ただし、スマホに直挿しは正直おすすめしない。iPhoneはLightning→3.5mm変換アダプタ経由になるが、出力が弱くノイズも乗る。ここでDAC(ヘッドホンアンプ内蔵USB-C DAC)を噛ませると、音の解像度が体感できるレベルで変わる。FiiO KA3を3ヶ月使っているが、SE215がこんな音を出せたのかと改めて思った。価格は6,000円台。投資対効果は高い。
悪い点も隠さない
有線に戻してデメリットも当然ある。
- スマホを胸ポケットに入れてケーブルが引っ張られる不快感は健在
- 電車で立っているときの取り回しは明らかにワイヤレスが上
- ケーブルのタッチノイズが気になる場面がある
「完全に有線のほうがいい」とは思っていない。移動中はWF-1000XM5、作業中や長時間リスニングはSE215+DAC、という使い分けに落ち着いた。これが今の俺には最適解だ。
ワイヤレス vs 有線、正直な比較
| 項目 | ワイヤレス(WF-1000XM5) | 有線(SE215+DAC) |
|---|---|---|
| 音質 | 十分以上 | 解像度・定位で優位 |
| 遅延 | 動画編集では気になる | ほぼゼロ |
| 利便性(移動) | 圧倒的に上 | ケーブルが邪魔 |
| 長時間装着 | 蒸れる | 開放型なら快適 |
| バッテリー問題 | 常に気にする | そもそもない |
| 価格(初期投資) | 4万円超 | 1.5万円以下で完結 |
WF-1000XM5を否定したいわけじゃない。完成度の高い製品だ。ただ、「これ一本で全部解決」という期待は捨てたほうがいい。用途に合わせて使い分けることで、どちらの良さも引き出せる。
まとめ:ワイヤレス信者が出した結論
有線に一部戻した理由は、音質より「精神的なコスト」と「用途の違い」だ。

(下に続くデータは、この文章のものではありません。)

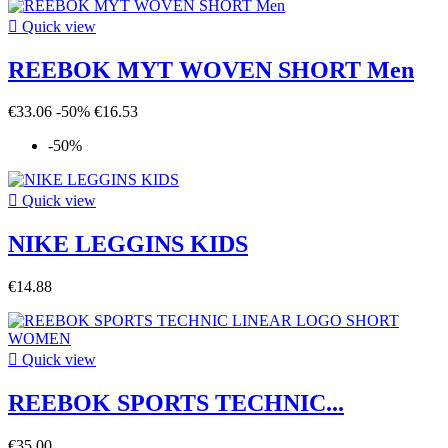

Quick view
REEBOK MYT WOVEN SHORT Men
€33.06
-50%
€16.53
-50%

Quick view
NIKE LEGGINS KIDS
€14.88

Quick view
REEBOK SPORTS TECHNIC...
€35.00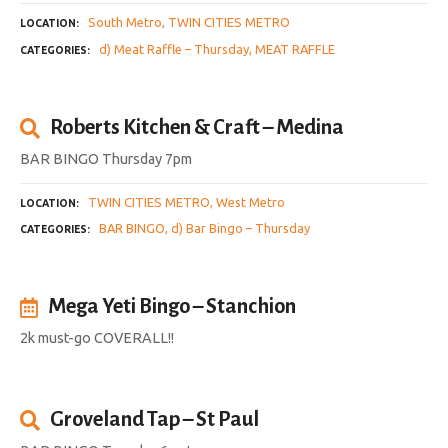
South Metro
TWIN CITIES METRO
LOCATION
d) Meat Raffle – Thursday
MEAT RAFFLE
CATEGORIES
Roberts Kitchen & Craft – Medina
BAR BINGO Thursday 7pm
TWIN CITIES METRO
West Metro
LOCATION
BAR BINGO
d) Bar Bingo – Thursday
CATEGORIES
Mega Yeti Bingo – Stanchion
2k must-go COVERALL!!
Groveland Tap – St Paul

バッテリー残量への不安、作業中の遅延、長時間の蒸れ、これらをゼロにしたかった。
ワイヤレスは移動・外出に最強。有線はデスクワーク・長時間リスニングに最強。どちらか一方に絞るのは、もう俺には無理だとわかった。引き出しに眠っていたSE215が、DAC一枚で化けた体験は素直に書いておきたかった。